■ SUPPLIED ENTRIES
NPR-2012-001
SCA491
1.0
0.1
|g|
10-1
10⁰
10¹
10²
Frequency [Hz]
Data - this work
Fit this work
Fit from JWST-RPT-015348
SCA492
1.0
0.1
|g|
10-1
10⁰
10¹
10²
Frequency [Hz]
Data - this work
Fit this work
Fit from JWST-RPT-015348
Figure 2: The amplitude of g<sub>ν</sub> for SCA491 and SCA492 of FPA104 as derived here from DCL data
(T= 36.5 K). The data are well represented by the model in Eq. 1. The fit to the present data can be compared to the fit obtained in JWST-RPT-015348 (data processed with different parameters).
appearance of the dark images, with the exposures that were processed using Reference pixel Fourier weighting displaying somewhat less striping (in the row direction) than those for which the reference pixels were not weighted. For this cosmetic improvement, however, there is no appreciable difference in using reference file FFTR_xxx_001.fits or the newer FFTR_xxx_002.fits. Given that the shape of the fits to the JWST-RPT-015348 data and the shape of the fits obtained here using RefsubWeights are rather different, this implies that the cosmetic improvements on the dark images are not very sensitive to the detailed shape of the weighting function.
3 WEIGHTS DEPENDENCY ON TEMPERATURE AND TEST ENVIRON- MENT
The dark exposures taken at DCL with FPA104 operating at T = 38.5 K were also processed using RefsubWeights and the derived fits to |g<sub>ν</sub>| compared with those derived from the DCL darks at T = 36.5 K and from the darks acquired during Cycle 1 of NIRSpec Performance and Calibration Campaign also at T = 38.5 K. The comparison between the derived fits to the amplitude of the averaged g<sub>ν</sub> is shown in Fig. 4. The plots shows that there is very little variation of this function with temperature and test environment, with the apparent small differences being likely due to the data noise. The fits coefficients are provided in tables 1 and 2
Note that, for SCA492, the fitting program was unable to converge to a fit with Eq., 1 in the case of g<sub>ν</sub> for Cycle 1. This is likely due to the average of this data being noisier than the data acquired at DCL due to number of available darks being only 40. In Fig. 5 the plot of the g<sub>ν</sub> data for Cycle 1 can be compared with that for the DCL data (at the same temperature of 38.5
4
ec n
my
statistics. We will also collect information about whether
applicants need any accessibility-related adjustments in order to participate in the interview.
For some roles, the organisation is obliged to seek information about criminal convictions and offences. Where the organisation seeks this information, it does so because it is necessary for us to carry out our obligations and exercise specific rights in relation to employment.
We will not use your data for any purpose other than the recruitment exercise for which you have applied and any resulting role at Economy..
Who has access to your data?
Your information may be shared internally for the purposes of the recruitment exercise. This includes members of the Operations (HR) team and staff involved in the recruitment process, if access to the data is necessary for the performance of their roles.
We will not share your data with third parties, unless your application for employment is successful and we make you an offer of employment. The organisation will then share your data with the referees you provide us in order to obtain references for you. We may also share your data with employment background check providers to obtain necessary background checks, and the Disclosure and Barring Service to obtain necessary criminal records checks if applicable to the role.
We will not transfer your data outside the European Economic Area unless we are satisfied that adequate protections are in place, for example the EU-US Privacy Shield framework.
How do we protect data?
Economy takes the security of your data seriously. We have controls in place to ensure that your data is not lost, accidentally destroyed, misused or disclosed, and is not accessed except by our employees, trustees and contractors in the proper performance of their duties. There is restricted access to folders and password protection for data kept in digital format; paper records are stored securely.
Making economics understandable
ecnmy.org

■ PROBLEM TO WORK ON
Exactly the lines from the one containing "For some roles, the" through the last line of the material above are to be returned, with nothing else.

■ YOUR RESPONSE
For some roles, the organisation is obliged to seek information about criminal convictions and offences. Where the organisation seeks this information, it does so because it is necessary for us to carry out our obligations and exercise specific rights in relation to employment.
We will not use your data for any purpose other than the recruitment exercise for which you have applied and any resulting role at Economy..
Who has access to your data?
Your information may be shared internally for the purposes of the recruitment exercise. This includes members of the Operations (HR) team and staff involved in the recruitment process, if access to the data is necessary for the performance of their roles.
We will not share your data with third parties, unless your application for employment is successful and we make you an offer of employment. The organisation will then share your data with the referees you provide us in order to obtain references for you. We may also share your data with employment background check providers to obtain necessary background checks, and the Disclosure and Barring Service to obtain necessary criminal records checks if applicable to the role.
We will not transfer your data outside the European Economic Area unless we are satisfied that adequate protections are in place, for example the EU-US Privacy Shield framework.
How do we protect data?
Economy takes the security of your data seriously. We have controls in place to ensure that your data is not lost, accidentally destroyed, misused or disclosed, and is not accessed except by our employees, trustees and contractors in the proper performance of their duties. There is restricted access to folders and password protection for data kept in digital format; paper records are stored securely.
Making economics understandable
ecnmy.org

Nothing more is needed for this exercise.